È davvero necessario studiare moda per lavorare nel settore?

È davvero necessario studiare moda per lavorare nel settore?

La scelta di un percorso di Alta Formazione Accademica.

È vero, Coco Chanel ha lasciato gli studi ad appena 18 anni. Un modello e un’icona a cui ispirarsi. Ma non tutti gli aspiranti designer possono contare sullo stesso talento e sulle stesse chances di successo, oltre al fatto che ormai i tempi sono cambiati.

Se siete fan del “libero genio” potreste ricredervi considerando la carriera di Calvin Klein, Micheal Kors, Alexander Wang, Demna Gvasalia, nuovo direttore creativo di Balenciaga, Jeremy Scott, stilista di Moschino, tutti partiti da una solida formazione in importanti scuole di moda.

Quindi, perché scegliere un percorso accademico?

I vantaggi di un Corso di Alta Formazione

Un percorso di Alta formazione specialistica rappresenta una importante porta di accesso per l’industria della moda.
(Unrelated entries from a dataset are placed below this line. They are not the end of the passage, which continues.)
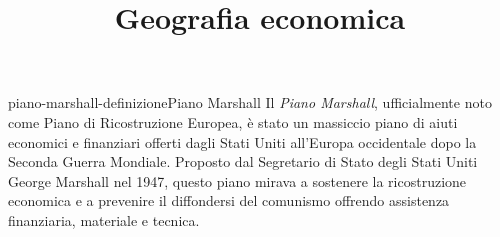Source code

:\documentclass[preview]{standalone}
\begin{document}
\title{Geografia economica}
\genpage

\begin{snippetdefinition}{piano-marshall-definizione}{Piano Marshall}
    Il \textit{Piano Marshall}, ufficialmente noto come Piano di Ricostruzione Europea,
    è stato un massiccio piano di aiuti economici e finanziari offerti dagli Stati Uniti
    all'Europa occidentale dopo la Seconda Guerra Mondiale.
    Proposto dal Segretario di Stato degli Stati Uniti George Marshall nel 1947,
    questo piano mirava a sostenere la ricostruzione economica e a prevenire
    il diffondersi del comunismo offrendo assistenza finanziaria, materiale e tecnica.
\end{snippetdefinition}
\end{document}
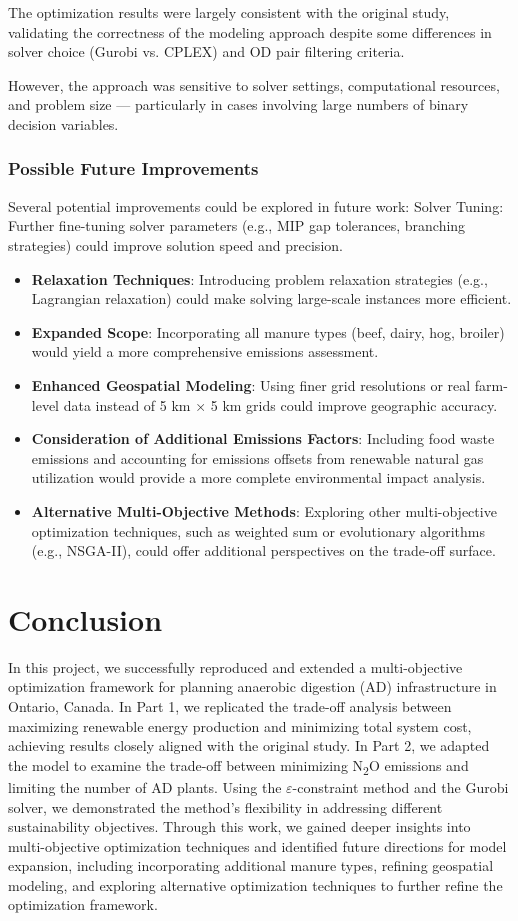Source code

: \documentclass[12pt]{article}
\begin{document}
The optimization results were largely consistent with the original study, validating the correctness of the modeling approach despite some differences in solver choice (Gurobi vs. CPLEX) and OD pair filtering criteria.

However, the approach was sensitive to solver settings, computational resources, and problem size — particularly in cases involving large numbers of binary decision variables.

\subsubsection{Possible Future Improvements}
Several potential improvements could be explored in future work:
Solver Tuning: Further fine-tuning solver parameters (e.g., MIP gap tolerances, branching strategies) could improve solution speed and precision.
\begin{itemize}
  \item \textbf{Relaxation Techniques}: Introducing problem relaxation strategies (e.g., Lagrangian relaxation) could make solving large-scale instances more efficient.
  \item \textbf{Expanded Scope}: Incorporating all manure types (beef, dairy, hog, broiler) would yield a more comprehensive emissions assessment.
  \item \textbf{Enhanced Geospatial Modeling}: Using finer grid resolutions or real farm-level data instead of 5 km × 5 km grids could improve geographic accuracy.
  \item \textbf{Consideration of Additional Emissions Factors}: Including food waste emissions and accounting for emissions offsets from renewable natural gas utilization would provide a more complete environmental impact analysis.
  \item \textbf{Alternative Multi-Objective Methods}: Exploring other multi-objective optimization techniques, such as weighted sum or evolutionary algorithms (e.g., NSGA-II), could offer additional perspectives on the trade-off surface.
\end{itemize}


\section{Conclusion}
In this project, we successfully reproduced and extended a multi-objective optimization framework for planning anaerobic digestion (AD) infrastructure in Ontario, Canada. In Part 1, we replicated the trade-off analysis between maximizing renewable energy production and minimizing total system cost, achieving results closely aligned with the original study. In Part 2, we adapted the model to examine the trade-off between minimizing N\textsubscript{2}O emissions and limiting the number of AD plants. Using the $\varepsilon$-constraint method and the Gurobi solver, we demonstrated the method's flexibility in addressing different sustainability objectives. Through this work, we gained deeper insights into multi-objective optimization techniques and identified future directions for model expansion, including incorporating additional manure types, refining geospatial modeling, and exploring alternative optimization techniques to further refine the optimization framework.
\end{document}
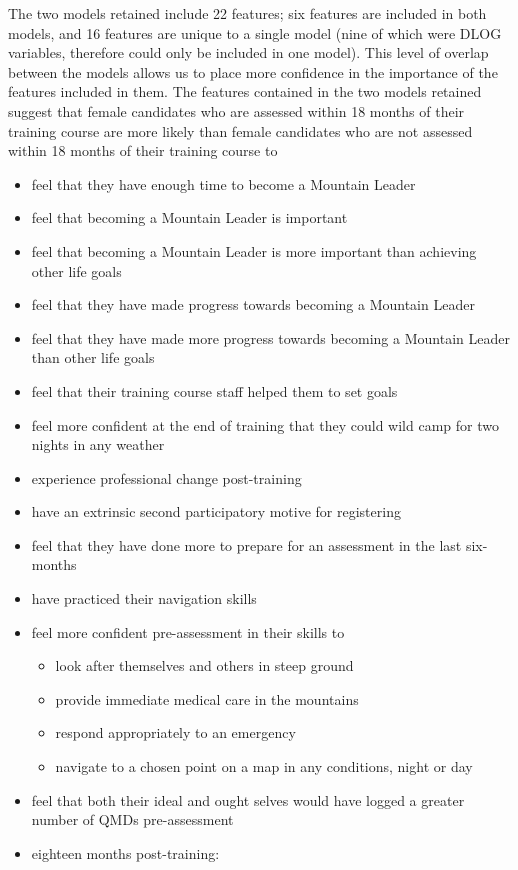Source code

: \documentclass[
  12pt,
  a4paper,
]{book}
\providecommand{\tightlist}{%
  \setlength{\itemsep}{0pt}\setlength{\parskip}{0pt}}
\begin{document}
The two models retained include 22 features; six features are included in both models, and 16 features are unique to a single model (nine of which were DLOG variables, therefore could only be included in one model). This level of overlap between the models allows us to place more confidence in the importance of the features included in them. The features contained in the two models retained suggest that female candidates who are assessed within 18 months of their training course are more likely than female candidates who are not assessed within 18 months of their training course to

\begin{itemize}
\tightlist
\item
  feel that they have enough time to become a Mountain Leader
\item
  feel that becoming a Mountain Leader is important
\item
  feel that becoming a Mountain Leader is more important than achieving other life goals
\item
  feel that they have made progress towards becoming a Mountain Leader
\item
  feel that they have made more progress towards becoming a Mountain Leader than other life goals
\item
  feel that their training course staff helped them to set goals
\item
  feel more confident at the end of training that they could wild camp for two nights in any weather
\item
  experience professional change post-training
\item
  have an extrinsic second participatory motive for registering
\item
  feel that they have done more to prepare for an assessment in the last six-months
\item
  have practiced their navigation skills
\item
  feel more confident pre-assessment in their skills to

  \begin{itemize}
  \tightlist
  \item
    look after themselves and others in steep ground
  \item
    provide immediate medical care in the mountains
  \item
    respond appropriately to an emergency
  \item
    navigate to a chosen point on a map in any conditions, night or day
  \end{itemize}
\item
  feel that both their ideal and ought selves would have logged a greater number of QMDs pre-assessment
\item
  eighteen months post-training:


\end{itemize}
\end{document}
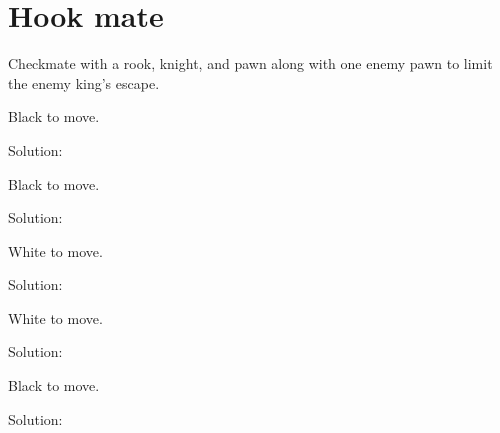 \documentclass{book}
\begin{document}
\section{Hook mate}
Checkmate with a rook, knight, and pawn along with one enemy pawn to limit the enemy king's escape.\begin{multicols}{2} 
\begin{samepage} 
\newgame 


 
\showboard
 
 Black to move. 
 
Solution: 
 
\end{samepage}\begin{samepage} 
\newgame 


 
\showboard
 
 Black to move. 
 
Solution: 
 
\end{samepage}\begin{samepage} 
\newgame 


 
\showboard
 
 White to move. 
 
Solution: 
 
\end{samepage}\begin{samepage} 
\newgame 


 
\showboard
 
 White to move. 
 
Solution: 
 
\end{samepage}\begin{samepage} 
\newgame 


 
\showboard
 
 Black to move. 
 
Solution: 
 
\end{samepage}\begin{samepage} 
\newgame 


\end{samepage}
\end{multicols}
\end{document}
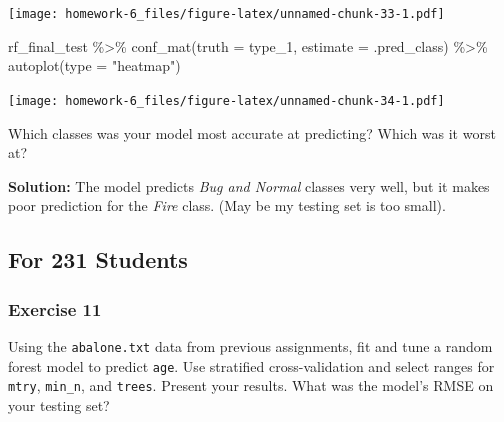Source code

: \documentclass[
]{article}
\newenvironment{Shaded}{\begin{snugshade}}{\end{snugshade}}
\newcommand{\AttributeTok}[1]{\textcolor[rgb]{0.77,0.63,0.00}{#1}}
\newcommand{\FunctionTok}[1]{\textcolor[rgb]{0.00,0.00,0.00}{#1}}
\newcommand{\NormalTok}[1]{#1}
\newcommand{\SpecialCharTok}[1]{\textcolor[rgb]{0.00,0.00,0.00}{#1}}
\newcommand{\StringTok}[1]{\textcolor[rgb]{0.31,0.60,0.02}{#1}}
\begin{document}
\texttt{[image: homework-6\_files/figure-latex/unnamed-chunk-33-1.pdf]}

\begin{Shaded}
\begin{Highlighting}[]
\NormalTok{rf\_final\_test }\SpecialCharTok{\%\textgreater{}\%}
\FunctionTok{conf\_mat}\NormalTok{(}\AttributeTok{truth =}\NormalTok{ type\_1, }\AttributeTok{estimate =}\NormalTok{ .pred\_class) }\SpecialCharTok{\%\textgreater{}\%}
\FunctionTok{autoplot}\NormalTok{(}\AttributeTok{type =} \StringTok{"heatmap"}\NormalTok{)}
\end{Highlighting}
\end{Shaded}

\texttt{[image: homework-6\_files/figure-latex/unnamed-chunk-34-1.pdf]}

Which classes was your model most accurate at predicting? Which was it
worst at?

\textbf{Solution: } The model predicts \emph{Bug and Normal} classes
very well, but it makes poor prediction for the \emph{Fire} class. (May
be my testing set is too small).

\hypertarget{for-231-students}{%
\subsection{For 231 Students}\label{for-231-students}}

\hypertarget{exercise-11}{%
\subsubsection{Exercise 11}\label{exercise-11}}

Using the \texttt{abalone.txt} data from previous assignments, fit and
tune a random forest model to predict \texttt{age}. Use stratified
cross-validation and select ranges for \texttt{mtry}, \texttt{min\_n},
and \texttt{trees}. Present your results. What was the model's RMSE on
your testing set?
\end{document}
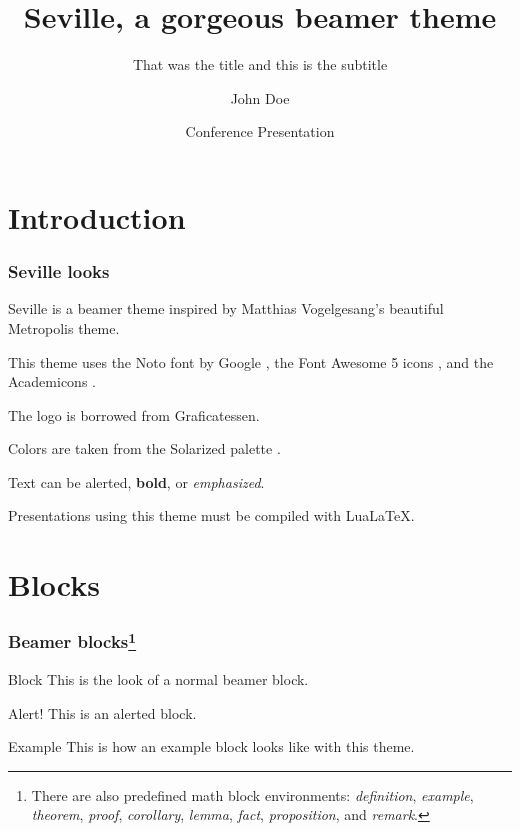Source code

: \documentclass{beamer}
\title{Seville, a gorgeous beamer theme}
\subtitle{That was the title and this is the subtitle}
\author{John Doe}
\date{Conference Presentation \the\year{}}
\institute{University of \LaTeX}
\begin{document}
\begin{frame}

    \titlepage

\end{frame}

\section{Introduction}

\begin{frame}
    \frametitle{Seville looks}

    Seville is a beamer theme inspired by Matthias Vogelgesang's beautiful Metropolis theme.

    This theme uses the Noto font by Google \faGoogle, the Font Awesome 5 icons \faFontAwesome, and the Academicons \aiAcademiaSquare.

    The logo is borrowed from Graficatessen.

    Colors are taken from the Solarized palette \faPalette.

    Text can be \alert{alerted}, \textbf{bold}, or \emph{emphasized}.

    Presentations using this theme must be compiled with Lua\LaTeX.

\end{frame}

\section{Blocks}

\begin{frame}
    \frametitle{Beamer blocks\footnote{There are also predefined math block environments: \emph{definition}, \emph{example}, \emph{theorem}, \emph{proof}, \emph{corollary}, \emph{lemma}, \emph{fact}, \emph{proposition}, and \emph{remark}.}}

    \begin{block}{Block}
        This is the look of a normal beamer block.
    \end{block}

    \begin{alertblock}{Alert!}
        This is an alerted block.
    \end{alertblock}

    \begin{exampleblock}{Example}
        This is how an example block looks like with this theme.
    \end{exampleblock}

\end{frame}
\end{document}
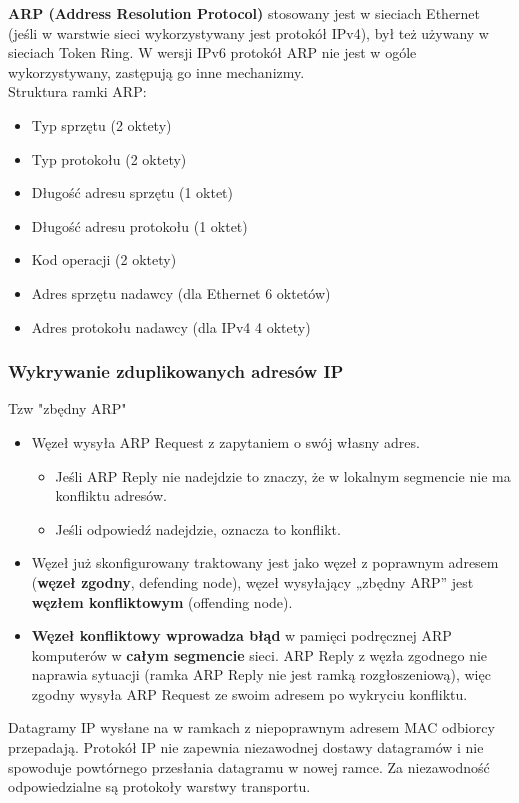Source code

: \documentclass[../main.tex]{subfiles}
\begin{document}
    \textbf{ARP (Address Resolution Protocol)} stosowany jest w sieciach Ethernet (jeśli w warstwie sieci wykorzystywany jest protokół
    IPv4), był też używany w sieciach Token Ring. W wersji IPv6 protokół ARP nie jest w ogóle wykorzystywany, zastępują go inne mechanizmy.\\

    Struktura ramki ARP:
    \begin{itemize}
        \item Typ sprzętu (2 oktety)
        \item Typ protokołu (2 oktety)
        \item Długość adresu sprzętu (1 oktet)
        \item Długość adresu protokołu (1 oktet)
        \item Kod operacji (2 oktety)
        \item Adres sprzętu nadawcy (dla Ethernet 6 oktetów)
        \item Adres protokołu nadawcy (dla IPv4 4 oktety)
    \end{itemize}

    \subsubsection{Wykrywanie zduplikowanych adresów IP}
    Tzw "zbędny ARP"
    \begin{itemize}
        \item Węzeł wysyła ARP Request z zapytaniem o swój własny adres.
        \begin{itemize}
            \item Jeśli ARP Reply nie nadejdzie to znaczy, że w lokalnym segmencie nie ma konfliktu adresów.
            \item Jeśli odpowiedź nadejdzie, oznacza to konflikt.
        \end{itemize}
        \item Węzeł już skonfigurowany traktowany jest jako węzeł z poprawnym adresem (\textbf{węzeł zgodny}, defending node), węzeł
        wysyłający „zbędny ARP” jest \textbf{węzłem konfliktowym} (offending node).
        \item \textbf{Węzeł konfliktowy wprowadza błąd} w pamięci podręcznej ARP komputerów w \textbf{całym segmencie} sieci. ARP Reply z węzła zgodnego nie naprawia sytuacji (ramka ARP Reply nie jest ramką rozgłoszeniową), więc zgodny wysyła ARP Request ze swoim adresem po wykryciu konfliktu.
    \end{itemize}
    Datagramy IP wysłane na w ramkach z niepoprawnym adresem MAC odbiorcy
    przepadają. Protokół IP nie zapewnia niezawodnej dostawy datagramów i nie
    spowoduje powtórnego przesłania datagramu w nowej ramce. Za niezawodność
    odpowiedzialne są protokoły warstwy transportu.
\end{document}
Prima di tutto per incrementare le proprie conoscenze teoriche e pratiche con la guida di docenti competenti e preparati. Ma anche per cominciare a muovere subito i primi passi nel mondo del lavoro ancor prima di conseguire il titolo accademico.

Come? Attraverso tirocini, stage, esperienze formative a stretto contatto con aziende del settore. Un’opportunità che consente di mettersi alla prova, capire le richieste del mercato del lavoro e farsi notare da importanti brand.

Un’opportunità che Istituto Modartech ha saputo costruire, sviluppando una rete di oltre 600 aziende con cui attivare progetti, stage, tirocini. Un network che annovera nomi quali Max Mara, Armani, Valentino, Jill Sander, Twinset, Peuterey e consente di aggiornare costantemente la didattica con un’analisi dei fabbisogni formativi.

Esercitazioni pratiche di Fashion English

Laurea e retribuzione

Altro fattore da tenere in considerazione nella scelta di proseguire gli studi dopo il diploma è la retribuzione futura. Un laureato attiva a guadagnare fino al 40% in più rispetto a chi non ha lo stesso titolo di studio.

C’è poi una netta differenza tra il trattamento economico di chi ha frequentato un Ateneo pubblico e chi ha perseguito gli studi presso una Università privata: secondo lo University Report 2019 di Job Pricing, il reddito annuo lordo di chi ha frequentato un’università privata è di 44.566 euro contro i 39.056 euro di chi ha frequentato atenei statali.

Le statistiche dicono che aver frequentato un istituto privato dà un ritorno economico superiore del 14% rispetto all’aver frequentato una università pubblica. Inoltre, nello specifico, il settore moda sta registrando un incremento nei livelli retributivi pari al 4,3%.

Nella maggior parte dei casi quindi, la scelta di un percorso di Alta Formazione Accademica rappresenta la strada migliore per raggiungere i propri obiettivi e soddisfare le proprie aspirazioni. Ricordando che passione, dedizione e impegno restano sempre i migliori alleati.